The Coast has all the important building blocks of a successful nation — a common language, a long political history and cultural heritage, a deep sense of a shared identity as “watu wa pwani”, and grievance.
With its 500km coastline, an exclusive maritime economic zone five times its landmass, historical trade and cultural ties with the Arab peninsula and the wider Indian Ocean rim, and millions of people in its landlocked hinterland, the Coast nation will be starting off on a very strong economic footing.
The Somali part of the country never wanted to be part of it in the first place. From the brutal Shifta war, to the Wagalla Massacre to the latest round-up of Somali’s under the so-called Operation Linda Nchi, no part of the country has suffered for Kenyan nationalism like North-Eastern, and the Somali population in general.
SECOND CLASS CITIZENS
And yet, the State continues to treat them as second-class citizens, and some of us now see every Somali as a potential terrorist. What does Somali Kenya have to lose? Nothing. What does it have to gain? Dignity.

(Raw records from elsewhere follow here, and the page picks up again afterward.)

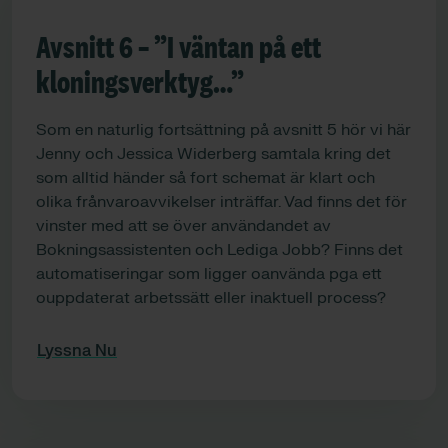
Avsnitt 6 – ”I väntan på ett
kloningsverktyg…”
Som en naturlig fortsättning på avsnitt 5 hör vi här
Jenny och Jessica Widerberg samtala kring det
som alltid händer så fort schemat är klart och
olika frånvaroavvikelser inträffar. Vad finns det för
vinster med att se över användandet av
Bokningsassistenten och Lediga Jobb? Finns det
automatiseringar som ligger oanvända pga ett
ouppdaterat arbetssätt eller inaktuell process?
Lyssna Nu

The Luo Nation. From Jaramogi Oginga Odinga, Ochieng’ Oneko, Tom Mboya, Argwings Kodhek, Robert Ouko and Raila Odinga— no other nation has sacrificed so much for so little in the name of Kenya project.
It is perhaps fitting and inevitable that it is a Luo intellectual who pronounced the failure of the project. I think it is about time that the Luo Nation asked itself whether it is not time to cut its losses. If the Luo Nation channelled its considerable human capital and political energy to the development of Luoland, it will without doubt be an enviable nation and economic powerhouse in no time.
The Mt Kenya Nation. The ten counties that have constituted themselves as Central Kenya (Kiambu, Murang’a, Nyeri, Kirinyaga, Embu, Nyandarua, Meru, Tharaka-Nithi, Laikipia and Nakuru) have about the same population (8.5 million) and land area (40,000 sq.km) as Switzerland. Switzerland, despite being landlocked and a non-member of the EU, is the most prosperous country in Europe.
There is an increasingly popular narrative in the region that it contributes a disproportionate share of revenue to the Exchequer and gets much less than its fair share.
It is the narrative underpinning Gatundu South MP Moses Kuria’s “Punda Amechoka” signature initiative. If that be the case, the region, I should say we, have the most to gain economically from autonomy.
The challenge for the Mt Nation is its large diaspora, particularly the land-owning ones in the Rift Valley and at the Coast.
But these are issues that the respective nations would be left to resolve bilaterally. It is not fair that all the nations should be dragged into wars or live under tyranny because of Kikuyu and Kalenjin nations land feuds.
After 70 years of a failed nationalist project, former Yugoslavia’s decade-long genocidal wars claimed over 140,000 lives and displaced over 4 million people. To what end?
The country still broke up — balkanised to be specific, into six successful ethnic nations (Serbia may yet yield one or two more). They could have broken up peacefully like the Soviet Union.
What are we waiting for, a genocide? Reke tumanwo (We’d better go our separate ways).